Sultan Salahuddin Syah merupakan putra dari Sultan Ibrahim Ali Mughayat
Syah (1513-1530 M) yang merupakan pendiri Kesultanan Aceh Darussalam.
Jika
dilihat dari silsilah tersebut, maka dapat dikatakan bahwa Laksamana
Keumalahayati merupakan keturunan darah biru atau keluarga bangsawan
keraton. Ayah dan kakeknya pernah menjadi laksamana angkatan laut. Jiwa
bahari yang dimiliki ayah dan kakeknya tersebut kelak berpengaruh
besar terhadap kepribadiannya. Meski sebagai seorang wanita, ia tetap
ingin menjadi seorang pelaut yang gagah berani seperti ayah dan
kakeknya tersebut.
a. Riwayat Pendidikan
Ketika
menginjak usia remaja, Laksamana Keumalahayati mendapatkan kebebasan
untuk memilih pendidikan yang diinginkannya.

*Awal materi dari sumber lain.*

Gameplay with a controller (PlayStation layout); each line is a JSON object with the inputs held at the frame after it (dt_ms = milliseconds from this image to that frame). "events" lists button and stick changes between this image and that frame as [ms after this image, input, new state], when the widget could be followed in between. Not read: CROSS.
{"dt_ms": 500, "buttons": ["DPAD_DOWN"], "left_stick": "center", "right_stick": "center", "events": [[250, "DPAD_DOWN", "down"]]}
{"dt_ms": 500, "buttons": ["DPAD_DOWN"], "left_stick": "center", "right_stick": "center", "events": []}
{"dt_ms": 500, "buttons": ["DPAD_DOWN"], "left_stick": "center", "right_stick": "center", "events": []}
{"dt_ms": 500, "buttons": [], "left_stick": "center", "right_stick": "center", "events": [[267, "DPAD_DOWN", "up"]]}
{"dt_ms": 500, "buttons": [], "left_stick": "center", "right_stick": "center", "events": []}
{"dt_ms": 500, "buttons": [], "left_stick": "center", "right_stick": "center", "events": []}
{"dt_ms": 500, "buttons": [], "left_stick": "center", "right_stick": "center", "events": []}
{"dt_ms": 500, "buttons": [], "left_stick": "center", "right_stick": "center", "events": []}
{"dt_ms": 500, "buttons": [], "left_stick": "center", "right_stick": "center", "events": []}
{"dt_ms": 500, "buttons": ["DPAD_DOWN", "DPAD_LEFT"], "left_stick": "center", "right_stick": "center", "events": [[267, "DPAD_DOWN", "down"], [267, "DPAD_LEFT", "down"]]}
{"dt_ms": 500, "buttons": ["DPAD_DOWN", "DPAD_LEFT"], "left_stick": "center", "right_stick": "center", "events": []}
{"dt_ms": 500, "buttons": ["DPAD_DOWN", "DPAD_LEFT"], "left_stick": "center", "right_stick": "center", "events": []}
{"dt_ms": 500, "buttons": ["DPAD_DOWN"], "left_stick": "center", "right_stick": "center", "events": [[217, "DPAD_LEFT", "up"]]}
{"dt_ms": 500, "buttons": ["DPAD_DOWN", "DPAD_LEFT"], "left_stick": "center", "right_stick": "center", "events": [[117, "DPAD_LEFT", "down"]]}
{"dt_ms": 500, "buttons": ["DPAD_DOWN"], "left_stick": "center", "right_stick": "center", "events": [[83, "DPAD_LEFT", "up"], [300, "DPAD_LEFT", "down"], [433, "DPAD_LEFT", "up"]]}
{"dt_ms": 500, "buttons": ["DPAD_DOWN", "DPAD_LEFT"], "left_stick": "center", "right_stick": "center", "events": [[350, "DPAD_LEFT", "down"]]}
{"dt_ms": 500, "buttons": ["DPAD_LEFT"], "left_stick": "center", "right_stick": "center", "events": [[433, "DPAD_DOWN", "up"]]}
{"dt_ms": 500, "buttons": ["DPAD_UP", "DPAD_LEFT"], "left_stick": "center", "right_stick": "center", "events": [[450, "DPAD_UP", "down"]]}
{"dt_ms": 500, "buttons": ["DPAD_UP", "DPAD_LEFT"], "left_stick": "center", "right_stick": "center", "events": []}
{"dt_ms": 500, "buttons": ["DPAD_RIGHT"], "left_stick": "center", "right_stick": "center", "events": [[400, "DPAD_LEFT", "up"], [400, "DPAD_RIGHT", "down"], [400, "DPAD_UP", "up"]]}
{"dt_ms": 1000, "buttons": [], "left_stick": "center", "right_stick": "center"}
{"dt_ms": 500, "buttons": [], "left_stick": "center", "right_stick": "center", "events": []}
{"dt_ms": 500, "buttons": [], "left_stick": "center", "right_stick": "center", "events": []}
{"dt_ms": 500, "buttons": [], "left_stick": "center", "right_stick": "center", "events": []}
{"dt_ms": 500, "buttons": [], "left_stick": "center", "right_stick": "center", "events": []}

Ketika itu Kesultanan Aceh
Darussalam memiliki Akademi Militer yang bernama Mahad Baitul Makdis,
yang terdiri dari jurusan Angkatan Darat dan Angkatan Laut. Setelah
menempuh pendidikan agamanya di Meunasah, Rangkang, dan Dayah, oleh
karena ia ingin mengikuti karir ayahnya sebagai laksamana, maka ia
mendaftarkan diri dalam penerimaan taruna di Akademi Militer Mahad
Baitul Makdis. Ia diterima di akademi ini dan dapat menempuh pendidikan
militernya dengan sangat baik. Bahkan, ia berprestasi dengan hasil
yang sangat memuaskan.
Sebagai
siswa yang berprestasi, Laksamana Keumalahayati berhak memiliki
jurusan yang diinginkannya. Ia memilih jurusan Angkatan Laut. Ketika
menempuh pendidikan di akademi ini ia pernah berkenalan dengan seorang
calon perwira laut yang lebih senior (data tentang namanya belum
diketahui). Perkenalan tersebut berlanjut hingga benih-benih kasih
sayang terbangun di antara mereka. Mereka berdua akhirnya bersepakat
untuk saling memadu kasih dan menyatukan diri ke dalam cinta. Setelah
tamat dari Akademi Militer Mahad Baitul Makdis, keduanya melangsungkan
pernikahan.
Setelah
menamatkan studinya di Akademi Militer Mahad Baitul Makdis, Laksamana
Keumalahayati berkonsentrasi pada dunia pergerakan dan perjuangan. Ia
diangkat oleh Sultan Alauddin Riayat Syah al-Mukammil (1589-1604 M)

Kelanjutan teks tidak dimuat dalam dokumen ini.